Abstract

An equivalent model using Taylor expansion (TEEM) is proposed for a fleet of engines regulated by the industrial baseline controller, aiming at the fast assessment of in-service thrust control under gas path and measurement uncertainties in advance. TEEM is fulfilled initially by the equivalent transformation of measurement uncertainties into engine set-point distribution, followed by a first-order Taylor expansion on the steady-state aero-thermal engine model along the average degradation curve of engine fleets. Simulations are conducted at take-off states on a validated aero-thermal turbofan engine model with publicly available uncertainty statistics on a desktop computer.
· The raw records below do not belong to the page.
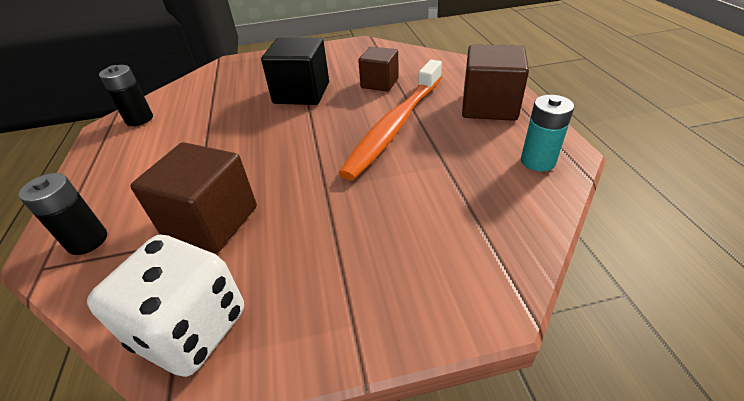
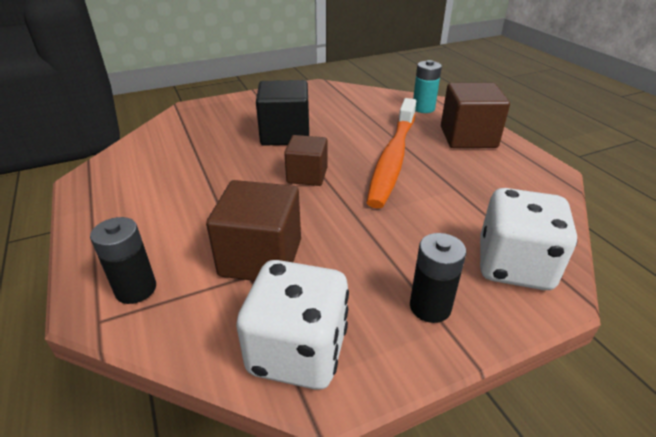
camera: 15 degrees left, 5 degrees down
black battery [99,65,153,126] -> black battery moved to [410,233,466,323]
brown cube [358,47,399,92] -> brown cube moved to [284,135,327,186]
turquoise battery [521,95,574,172] -> turquoise battery moved to [413,60,442,113]
none -> white dice [480,188,577,290]

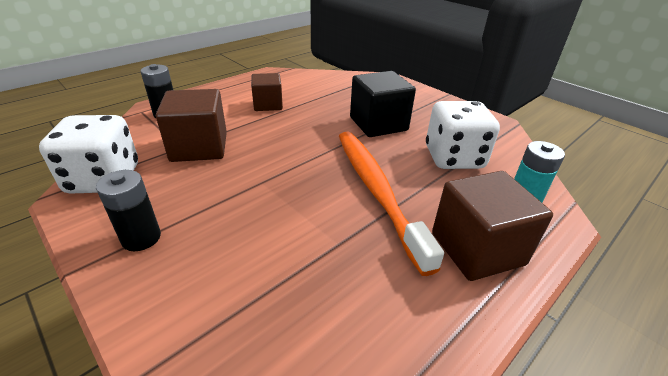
camera: 70 degrees right, 0 degrees up
brown cube [284,135,327,186] -> brown cube moved to [251,73,283,111]
orange toothbrush [366,98,416,209] -> orange toothbrush turned 75 degrees clockwise [339,132,444,276]
white dice [480,188,577,290] -> white dice moved to [426,101,500,169]

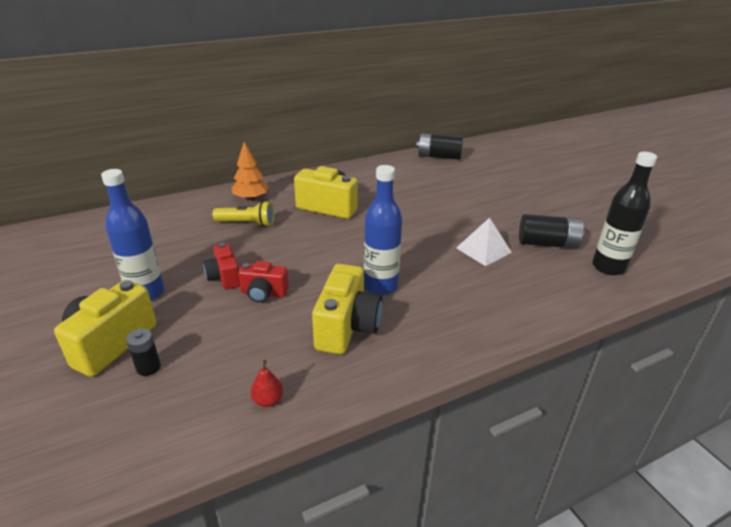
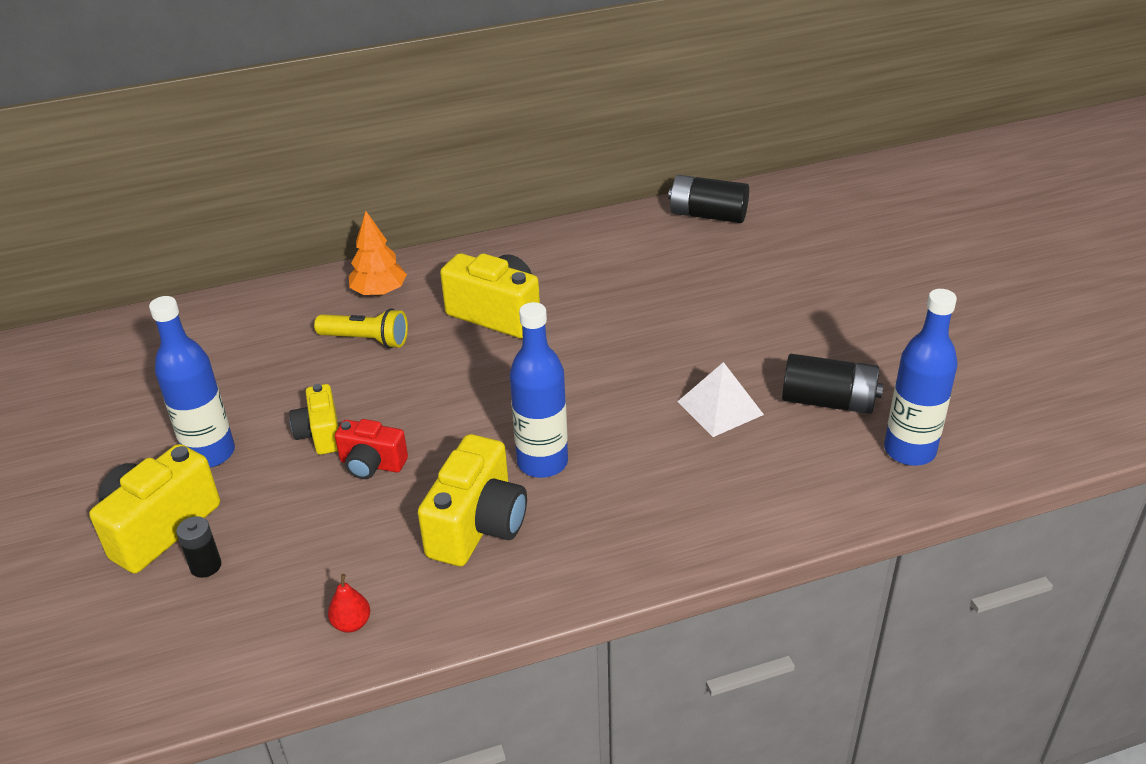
camera: 10 degrees right, 5 degrees up
red camera [203,243,240,290] -> yellow camera [290,384,338,455]
black bottle [592,152,657,275] -> blue bottle [884,289,958,466]

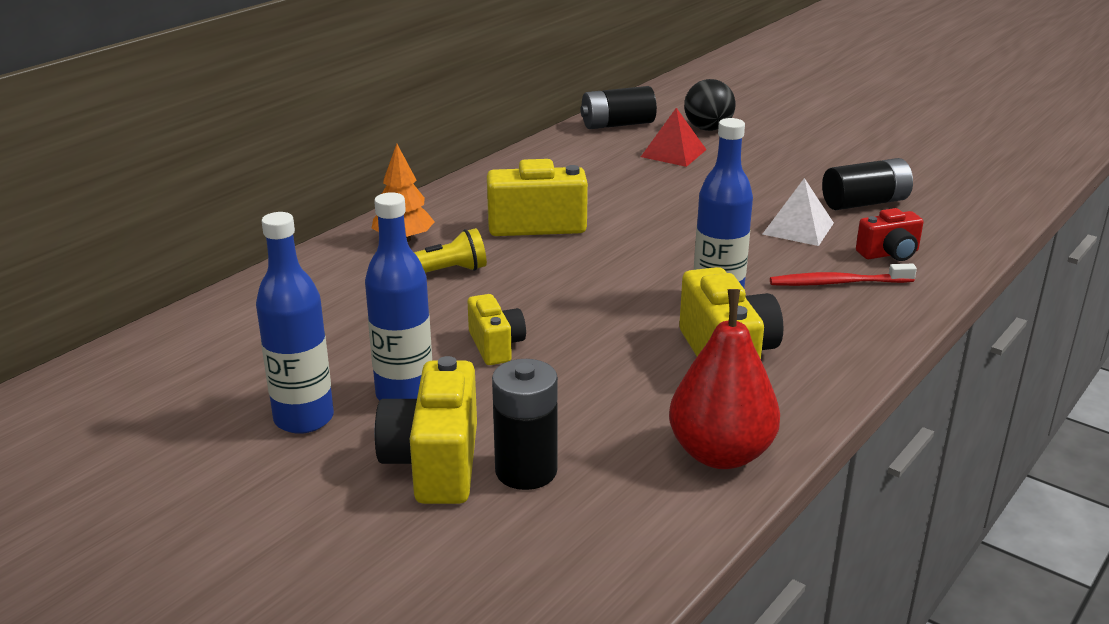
camera: 35 degrees left, 10 degrees down
black battery [176,516,221,578] -> black battery [492,359,558,490], size x1.76
yellow camera [290,384,338,455] -> yellow camera turned 150 degrees counterclockwise [468,294,526,365]
red pear [328,574,370,632] -> red pear [669,289,780,469], size x2.43
red camera [335,419,408,479] -> red camera moved to [856,208,924,261]
blue bottle [884,289,958,466] -> blue bottle moved to [256,212,334,434]
none -> red pyramid [641,108,707,167]
none -> black ball [684,79,735,131]
none -> red toothbrush [770,264,917,286]

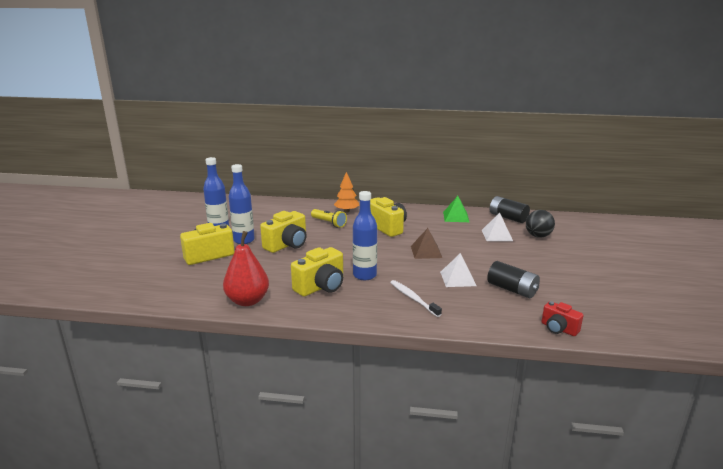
camera: 60 degrees right, 5 degrees down
yellow camera [468,294,526,365] -> yellow camera [260,211,306,253], size x1.66
black battery [492,359,558,490] -> none
red pyramid [641,108,707,167] -> white pyramid [482,213,513,241]
red toothbrush [770,264,917,286] -> white toothbrush [390,280,442,317]
red camera [856,208,924,261] -> red camera moved to [542,301,584,336]
none -> brown pyramid [411,228,442,259]
none -> green pyramid [443,196,469,222]

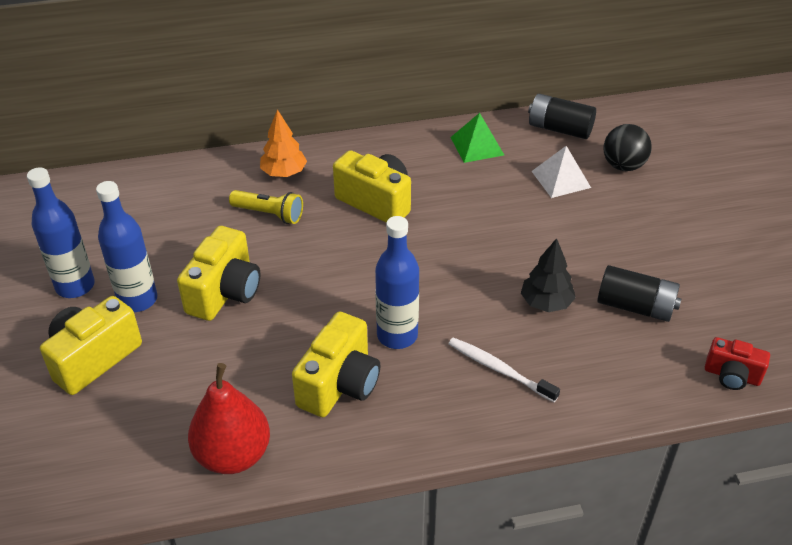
camera: 20 degrees left, 20 degrees up
brown pyramid [411,228,442,259] -> none
white pyramid [440,253,476,287] -> black tree [521,238,576,312]

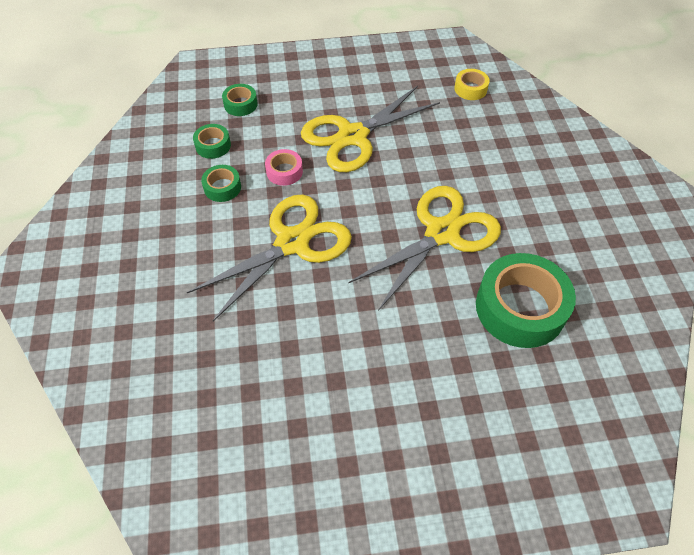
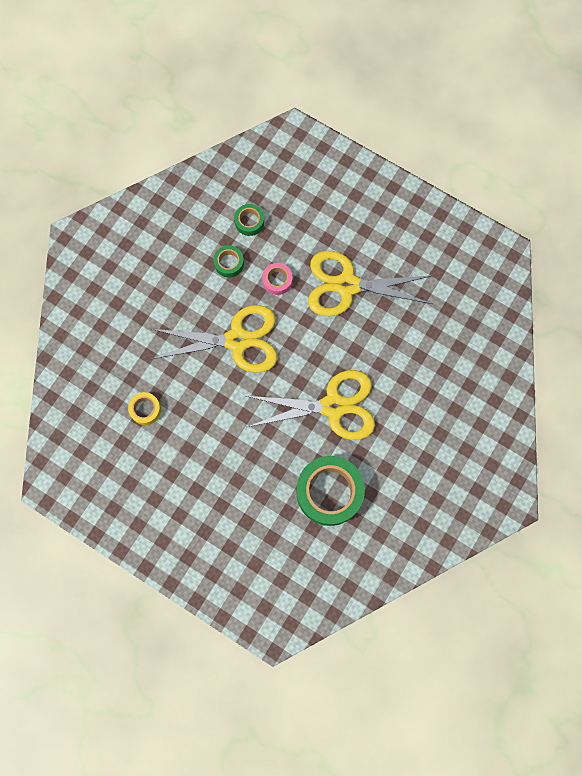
camera: 40 degrees right, 20 degrees up
green tape [222,84,258,116] -> none
yellow tape [454,69,490,100] -> yellow tape moved to [128,392,161,425]

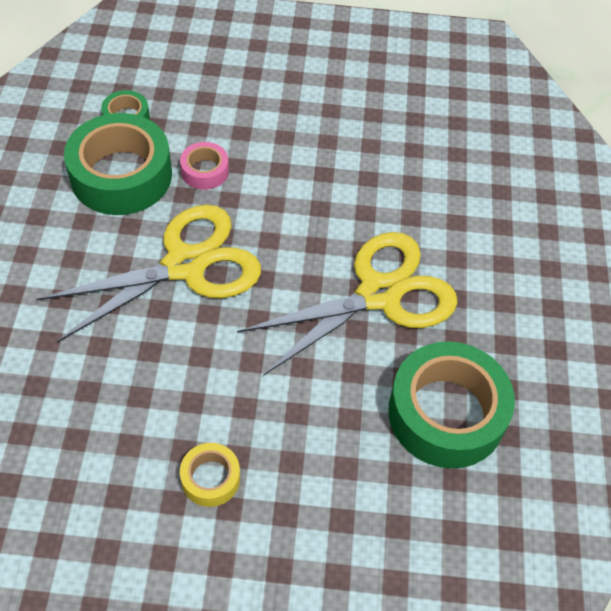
camera: 30 degrees left, 20 degrees down
yellow tape [128,392,161,425] -> yellow tape moved to [180,443,240,507]
green tape [213,245,244,278] -> green tape [64,113,172,215], size x2.10
yellow scissors [308,251,433,316] -> none

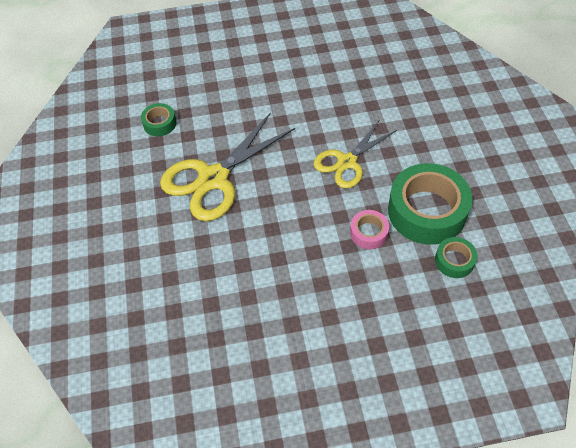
camera: 170 degrees right, 0 degrees up
yellow scissors [36,205,261,343] -> yellow scissors [314,121,397,188], size x0.65
yellow tape [180,443,240,507] -> none
green tape [388,342,515,469] -> green tape [141,103,177,136], size x0.48

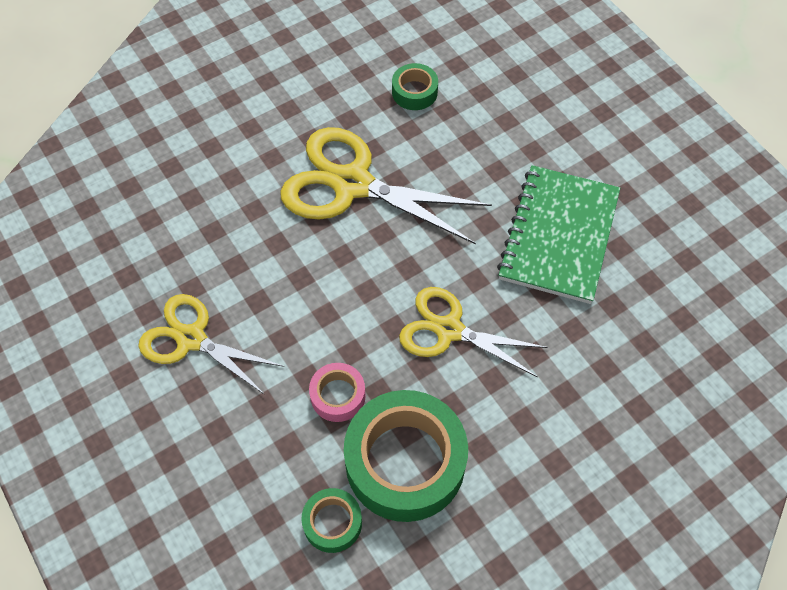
camera: 65 degrees right, 5 degrees up
none -> yellow scissors [138,294,284,395]
none -> green notebook [497,165,620,304]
Results show that the equivalent transformation is successful for both new and degraded engine fleets. Moreover, TEEM can estimate the mean and standard deviation values of key engine control parameters including thrust with the maximum errors of 0.04 % and 3.85 % for new engine fleets, 0.04 % and 6.25 % for degraded engine fleets, respectively, compared to the classic sample-based Monte-Carlo simulations (MCS). Computational time for TEEM and MCS for the tested life cycle are 3,018,564s and 137.52s accordingly, which means 99.995 % simulation time reduction is achieved by TEEM. Hence, the accuracy and efficiency of the proposed model for uncertainty assessment of thrust control of turbofan engines are confirmed.